6. Het schieten en aanpassingen maken:
* Maak een testschot: Evalueer de blootstelling, schaduwen en vangst.
* Lichtpositie en kracht aanpassen: Stel de positie en kracht van het licht aan om de gewenste look te bereiken.
* Reflector aanpassen: Als u een reflector gebruikt, past u de positie en hoek aan om de schaduwen in te vullen als dat nodig is.
* Camera -instellingen aanpassen: Stel indien nodig de diafragma, sluitertijd of ISO en ISO en ISO aan om de belichting te verfijnen. Stel echter voornamelijk de blootstelling aan uw lichtbron besturen.
* communiceer met uw onderwerp: Help ze te ontspannen en geef ze richting over poseren en expressie.
* Meerdere schoten schieten: Maak verschillende schoten en maak lichte aanpassingen aan de pose, expressie en verlichting.
7. Post-processing (optioneel):
* Blootstelling aanpassing: Draai indien nodig kleine aanpassingen aan aan de totale blootstelling.
* Contrastaanpassing: Voeg een lichte contrastboost toe om de schaduwen en hoogtepunten te verbeteren.
* Kleurcorrectie: Pas indien nodig de witbalans aan.
* Slijpen: Breng een kleine hoeveelheid slijpen aan om de details in de ogen en het gezicht naar voren te brengen.
* ontwijken en branden: Subtiel verlicht of donkerder specifieke delen van het beeld om de hoogtepunten en schaduwen te verbeteren.
* retoucheren: Verwijder eventuele vlekken of afleidingen. Blijf subtiel en natuurlijk retoucheren.

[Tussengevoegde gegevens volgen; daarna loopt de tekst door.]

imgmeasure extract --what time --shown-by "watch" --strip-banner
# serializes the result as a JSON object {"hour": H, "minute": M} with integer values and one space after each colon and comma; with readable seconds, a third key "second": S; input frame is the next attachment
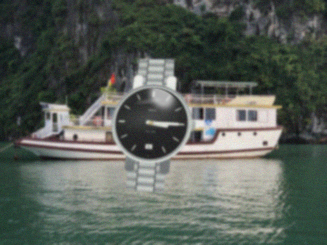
{"hour": 3, "minute": 15}
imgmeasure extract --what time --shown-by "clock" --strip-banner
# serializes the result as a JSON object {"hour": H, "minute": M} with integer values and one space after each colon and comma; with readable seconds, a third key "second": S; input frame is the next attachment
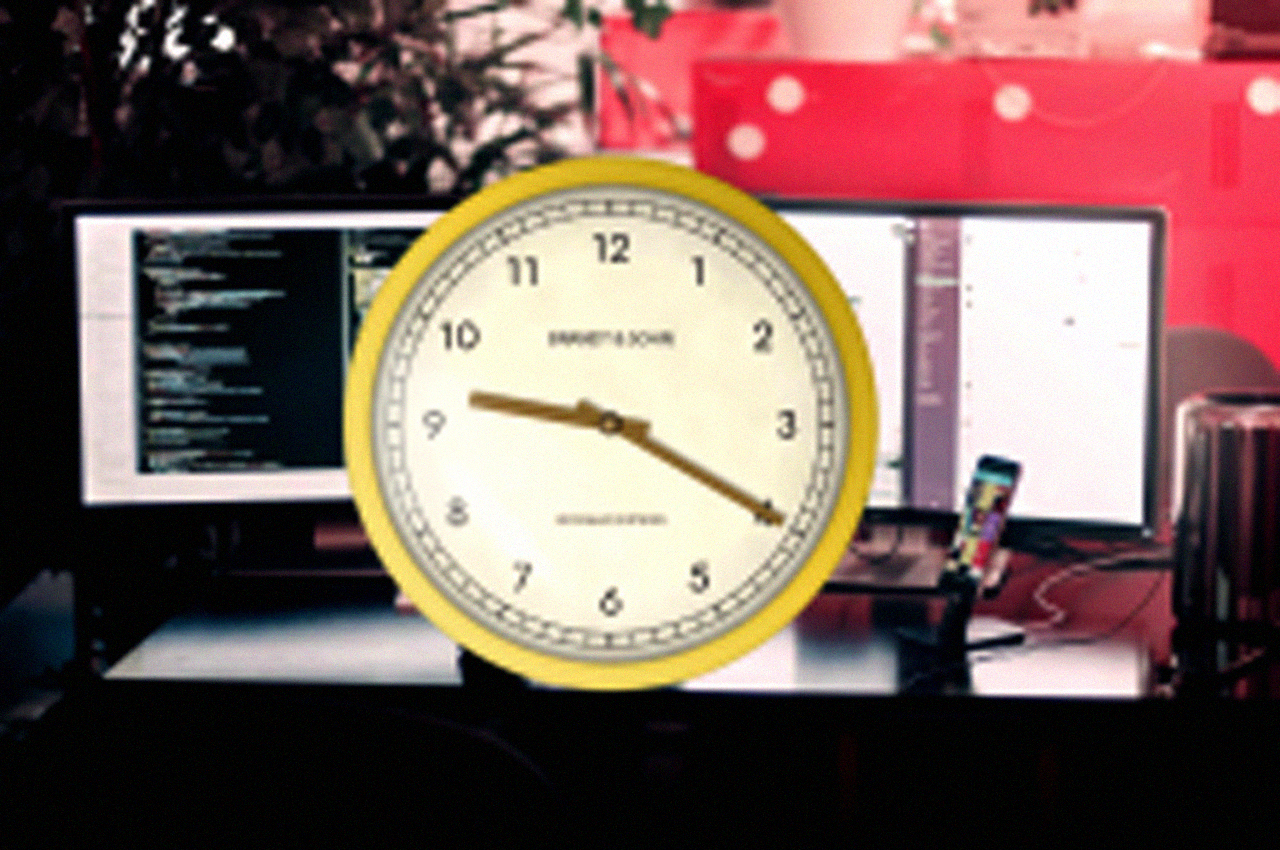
{"hour": 9, "minute": 20}
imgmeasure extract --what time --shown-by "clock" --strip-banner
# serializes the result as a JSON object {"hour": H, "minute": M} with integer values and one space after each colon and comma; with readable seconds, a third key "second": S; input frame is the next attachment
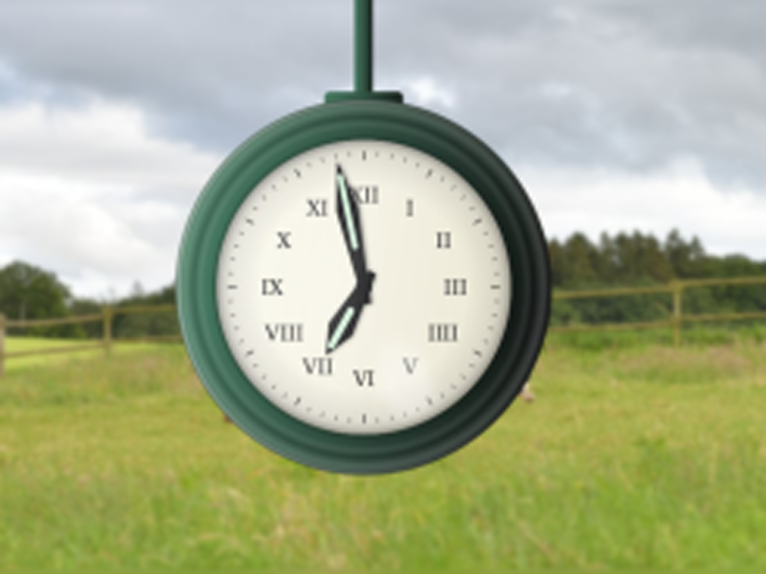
{"hour": 6, "minute": 58}
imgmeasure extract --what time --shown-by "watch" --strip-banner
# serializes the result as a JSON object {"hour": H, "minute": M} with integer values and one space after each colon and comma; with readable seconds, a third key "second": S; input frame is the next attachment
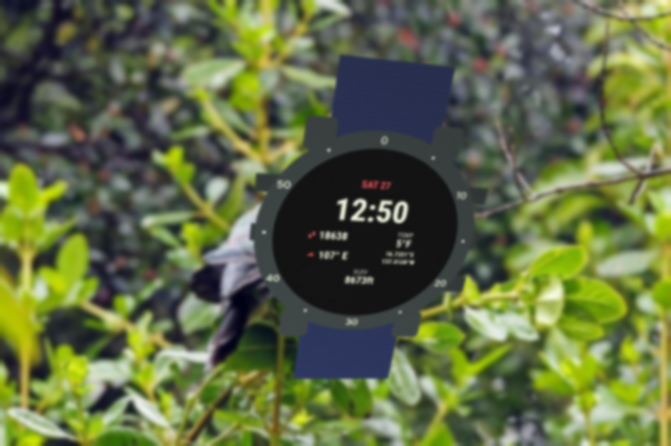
{"hour": 12, "minute": 50}
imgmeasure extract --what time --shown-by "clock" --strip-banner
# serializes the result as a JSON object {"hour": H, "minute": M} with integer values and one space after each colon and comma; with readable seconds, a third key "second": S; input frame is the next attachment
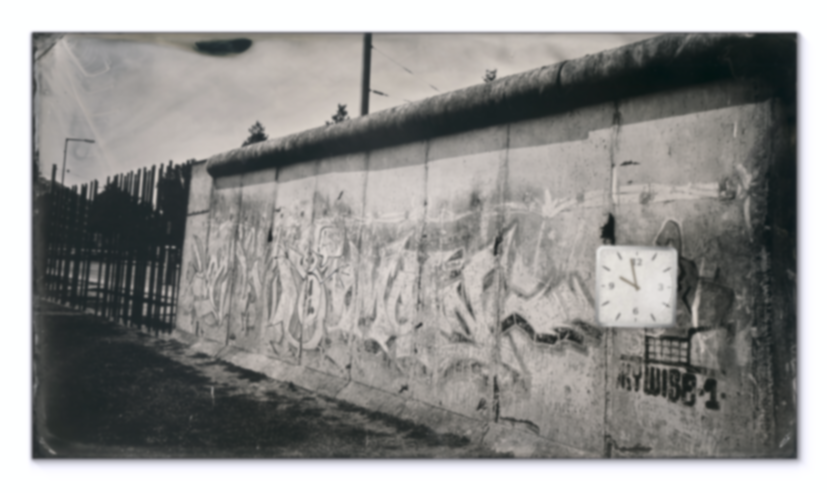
{"hour": 9, "minute": 58}
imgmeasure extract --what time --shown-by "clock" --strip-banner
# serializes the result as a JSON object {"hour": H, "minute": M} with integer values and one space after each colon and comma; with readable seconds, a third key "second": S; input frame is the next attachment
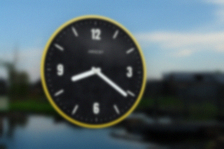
{"hour": 8, "minute": 21}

Tips voor het bereiken van de gewenste look:
* zacht licht is de sleutel: Een grote softbox of schietparaplu is essentieel voor het bereiken van het zachte, vleiende licht in deze stijl van portret.
* Catchlights zijn een must: Plaats het licht zorgvuldig om een prominente catchlight in de ogen van het onderwerp te creëren.

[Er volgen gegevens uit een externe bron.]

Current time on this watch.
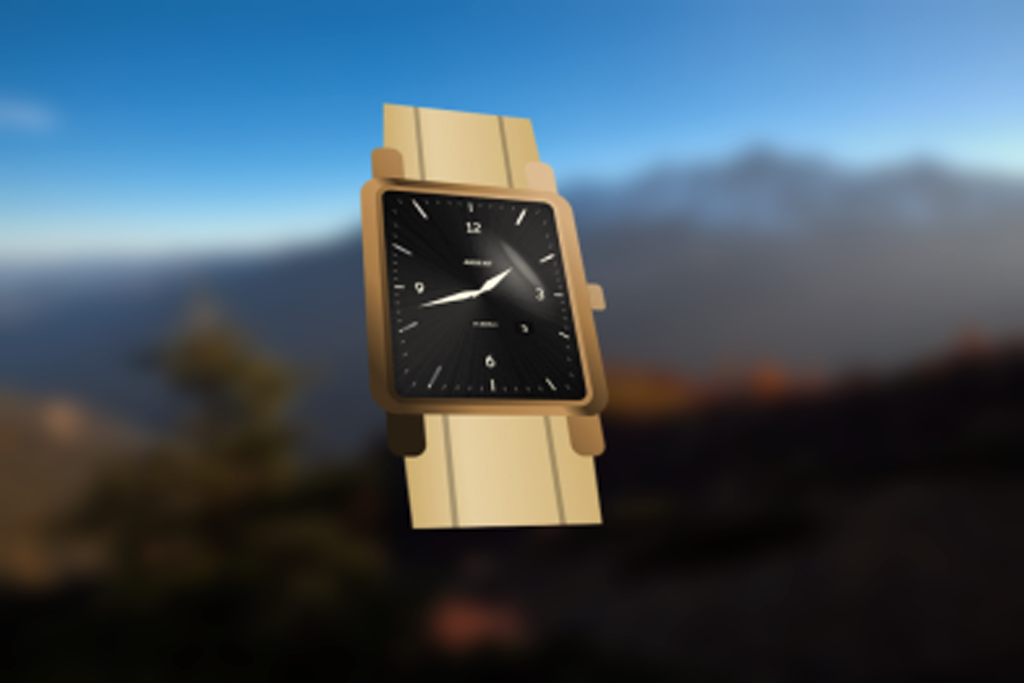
1:42
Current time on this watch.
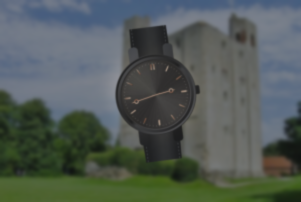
2:43
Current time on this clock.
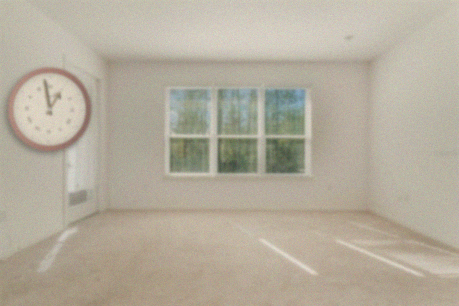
12:58
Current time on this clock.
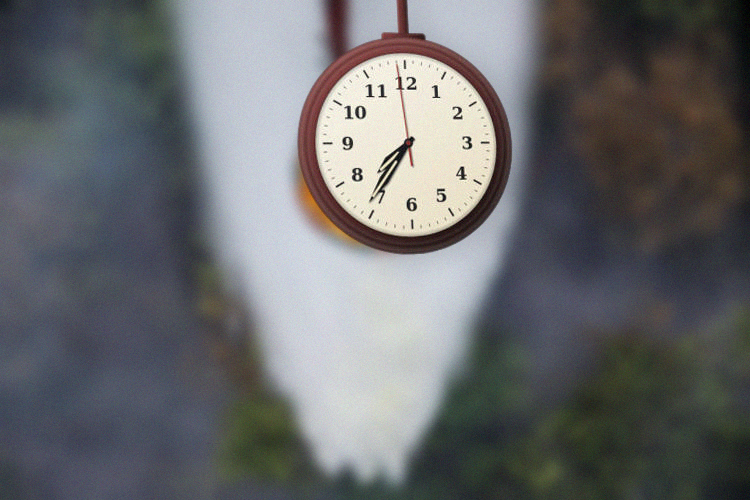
7:35:59
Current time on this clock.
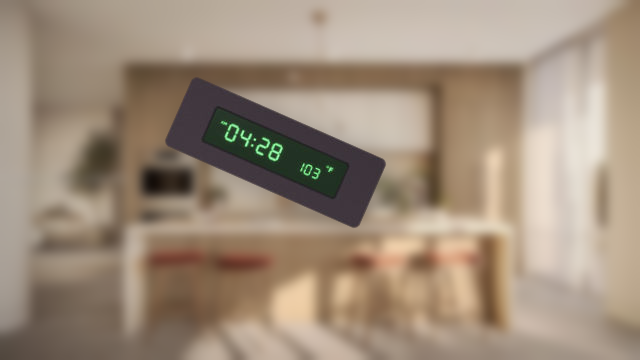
4:28
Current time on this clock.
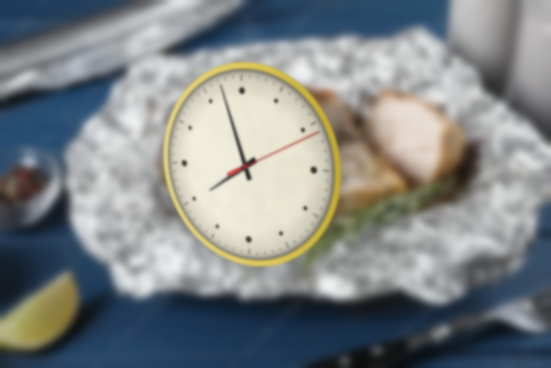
7:57:11
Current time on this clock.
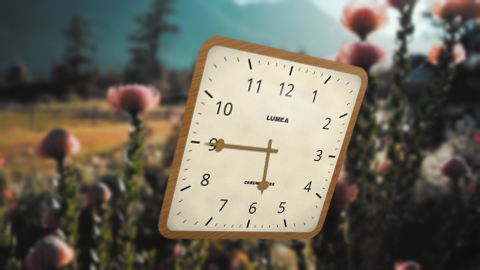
5:45
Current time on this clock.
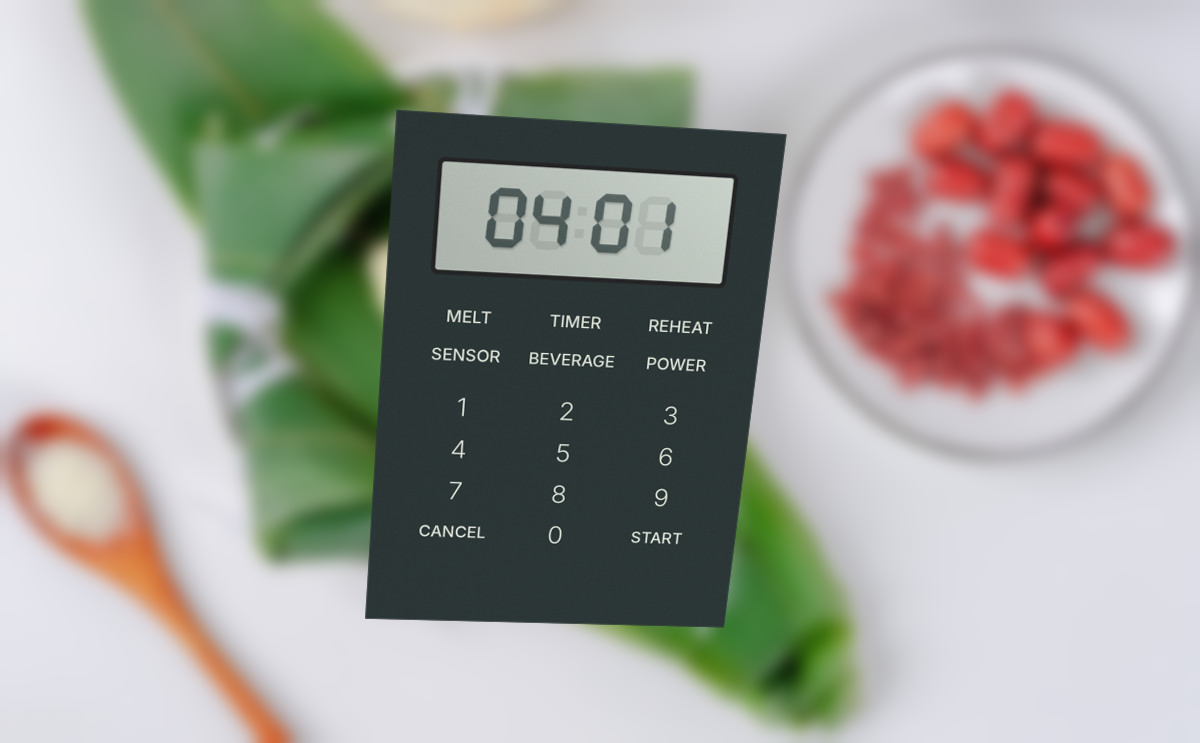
4:01
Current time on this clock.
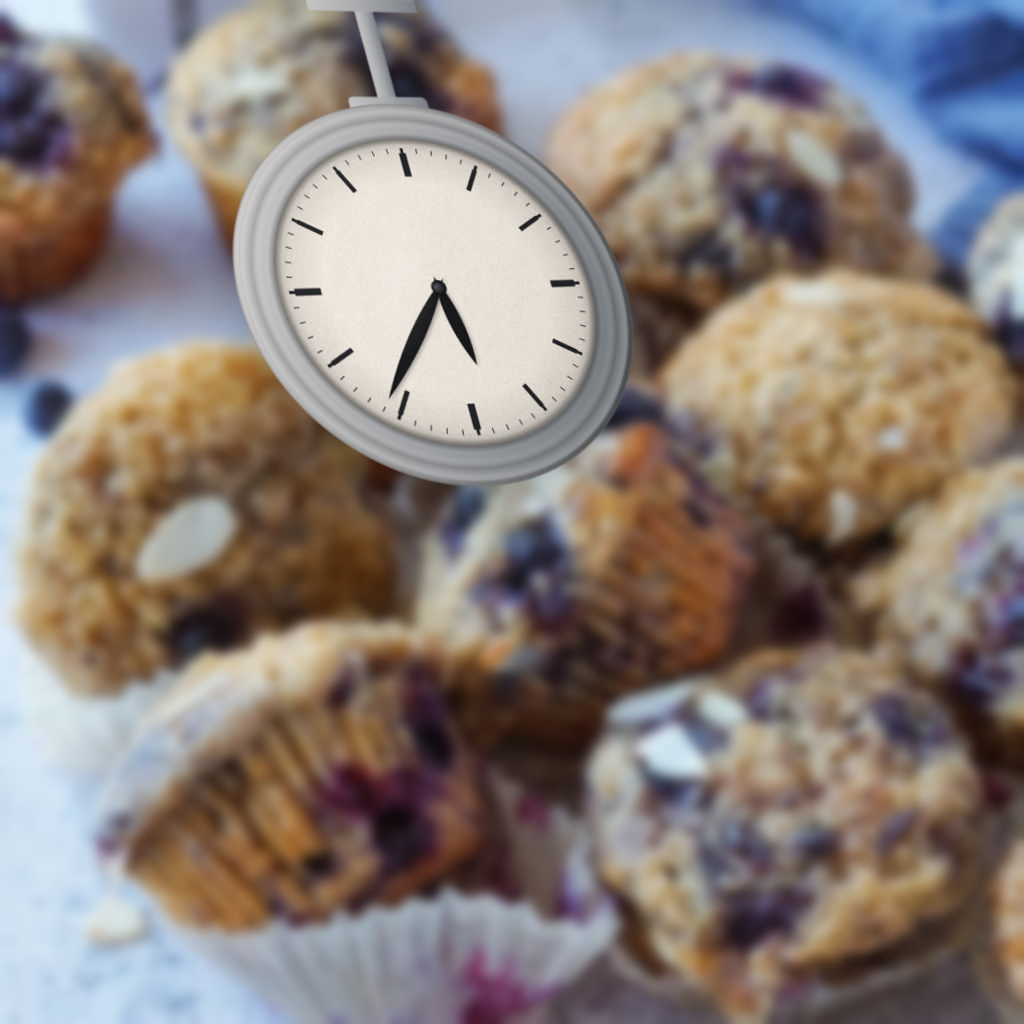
5:36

* Controleer de schaduwen: Besteed aandacht aan de schaduwen op het gezicht van het onderwerp. Gebruik een reflector om de schaduwen in te vullen of de positie van het licht aan te passen om meer dramatische schaduwen te creëren.
* Oefen en experimenteren: Experimenteer met verschillende lichtposities, modificatoren en camera -instellingen om de look te vinden die u het leukst vindt.
* Observeer verlichting in andere portretten: Bestudeer de verlichting in professionele portretten en probeer het te repliceren.
* Start eenvoudig: Word niet overweldigd door te proberen te veel tegelijk te doen. Concentreer u op het goed maken van de basisverlichting en blootstelling en voegt u vervolgens geleidelijk meer complexiteit toe naarmate u comfortabeler wordt.
Voorbeeldscenario (met behulp van een softbox):
1. Stel uw camera in op een statief, met een eenvoudige grijze achtergrond.
2. Laat uw onderwerp zitten of staan een paar voet voor de achtergrond.
3. Plaats uw softbox in een hoek van 45 graden in het gezicht van het onderwerp, iets boven ooghoogte.
4. Stel uw camera in op de handmatige modus met een diafragma van f/2.8, een sluitertijd van 1/200e van een seconde en een ISO van 100.
5. Stel uw flitser in op een instelling met een lage stroom (bijv. 1/32 vermogen).
6. Maak een testschot en evalueer de belichting. Pas de flitser omhoog of omlaag aan totdat u de gewenste blootstelling op het gezicht van het onderwerp krijgt.
7. Stel de positie van het licht af om de gewenste schaduwen en vanglichten te creëren.
8. Maak nog een paar schoten en maak lichte aanpassingen aan de pose en expressie.
9. Verwerk de afbeeldingen in naverwerking om de kleuren, het contrast en de scherpte te verbeteren.
Door deze stappen te volgen en regelmatig te oefenen, kunt u prachtige en boeiende portretten maken met slechts één licht. Succes!